1. Fill your tray(s) with soil that is sterile or other moisture retaining medium. The amount of soil
you use is up to you. The reality is this; as your plants grow they need more and more water. They
get their water from the soil. The more soil you use - the more water it can hold - the less you need
to water. Thoroughly moisten the soil. Allow puddles to dry. Remember to add 20-30% Earthworm
Castings (if growing Sunflower Greens) to your base soil for the best possible crop! Sometimes you
may need to use your fingers to make sure the soil is moist all the way down to the bottom of the
tray. Water, mix, water, mix, etc. Sometimes you don't have to do that.
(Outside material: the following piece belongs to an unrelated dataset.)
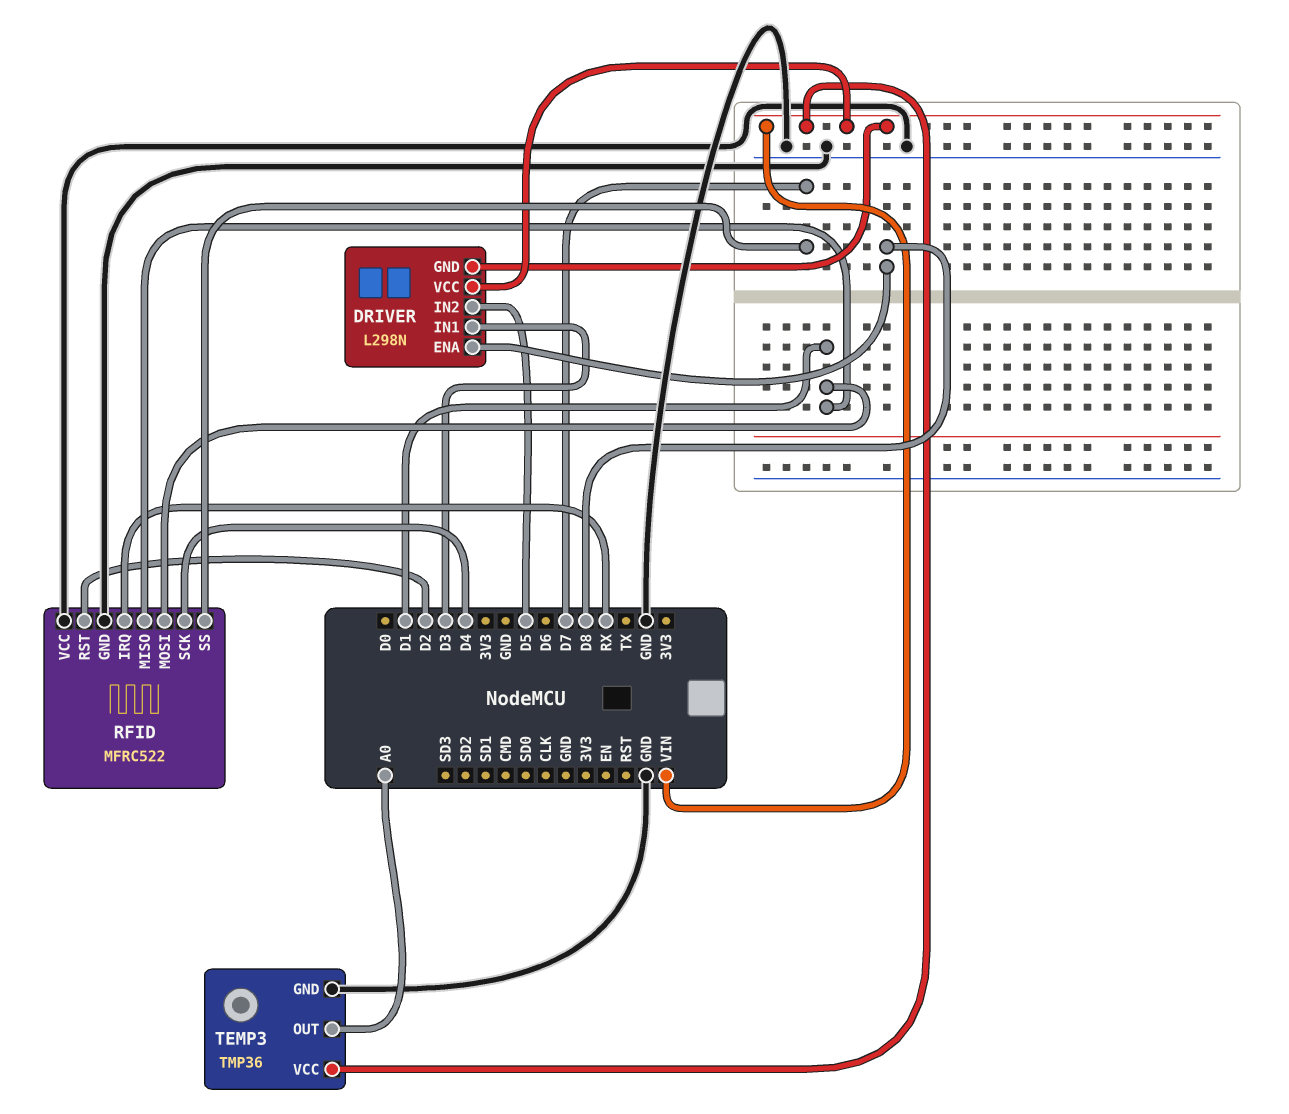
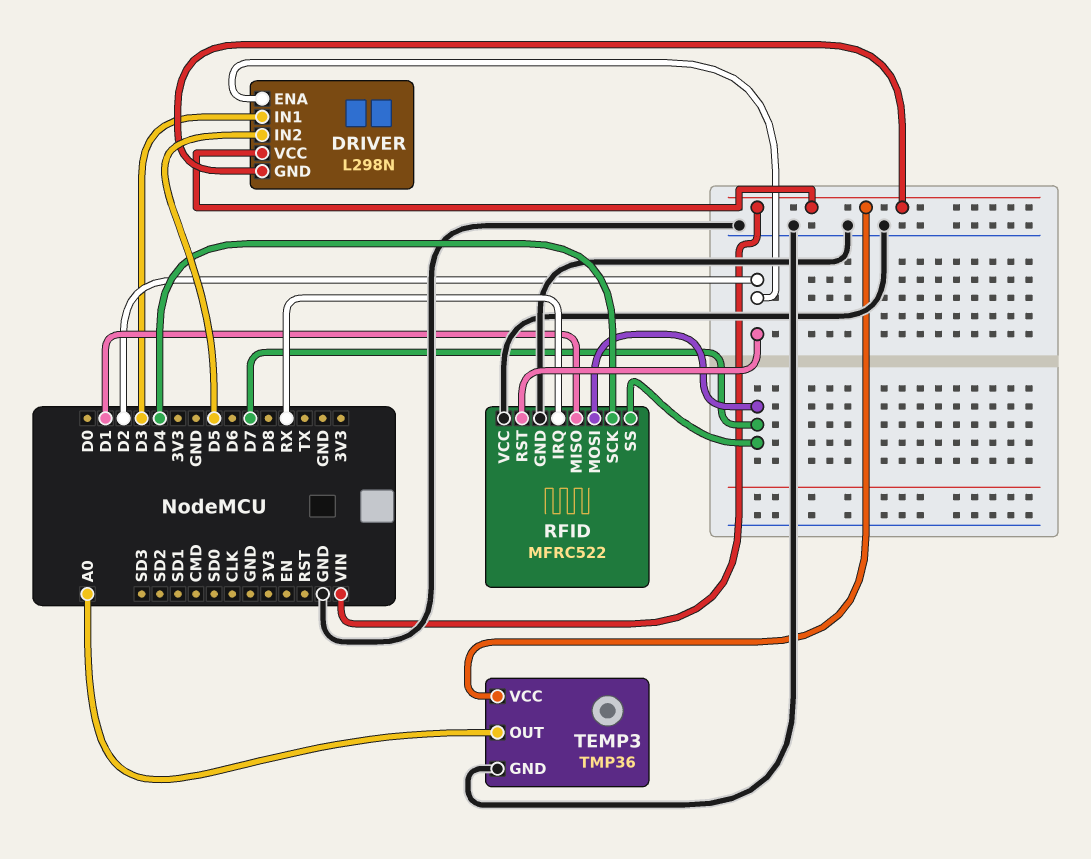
DRIVER pin ENA: D8 -> D2
RFID pin MOSI: D1 -> D7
2. Spread seeds evenly on thoroughly moistened soil. Use a lot of seed. You will learn for yourself,
that to maximize your yield your seeds must lay atop each other to some degree. The thing to
watch is this; if you find mould or fungal problems in your crop then lessen the amount of seed you
plant. The hotter/more humid your climate is the more of an issue the mould/fungus is. As always,
you need to adapt to your own climate and seasonal conditions. And learn as you go - this is really
easy and fun stuff to learn!

3. Cover the planted tray with an inverted tray - to keep light out and moisture in.
Note: Your covering tray should have holes or slits in it so that some air circulation exists. Without
this very minimal air flow you might have mould or fungal problems. Place in a low-light, room
temperature location. (28° is always optimal)
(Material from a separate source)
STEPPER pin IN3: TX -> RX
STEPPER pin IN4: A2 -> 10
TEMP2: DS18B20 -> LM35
4. Water lightly every day or two, the goal is to keep the seeds moist (as with any sprouts) until
their roots bury themselves in the soil - at which point your goal is to keep the soil moist.

5. Once they have turned green they are ready for eating or juicing.
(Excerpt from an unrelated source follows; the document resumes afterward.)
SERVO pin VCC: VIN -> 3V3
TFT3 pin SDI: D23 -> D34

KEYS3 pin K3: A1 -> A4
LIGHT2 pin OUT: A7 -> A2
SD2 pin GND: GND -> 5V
Micro-Greens; Arugula, Water cress, Broccoli, mustard

1. Pre-Sprout if necessary. Thoroughly moisten that upon which you are going to grow.

2. If using a Hemp Bag or similar hessian bag - lay it on a plate or in a pan or something so that
you don't end up watering your counter. Likewise, if using a tray, put it on a plate or in a solid tray
to capture water runoff.

3. Spread seeds sparsely on your thoroughly moistened medium (there should be a bit of space
around each seed but you are not expected to place them one at a time - just spread them out as
much as you can and as evenly as you can)

4. You may cover your seeds: It is a good idea to cover non-mucilaginous seeds, but not mandatory
when growing mucilaginous Micro-Greens to cover them at all. Experiment for yourself and see what
works best in your climate/location.

5. If planting on soil in a tray use another tray - up side down.

6. If using a Hemp Bag or similar medium - be creative.
Place your Micro-Garden in a low-light, room temperature location (28° is optimal).
Keep the medium moist - but not soggy - by watering or misting every day or two.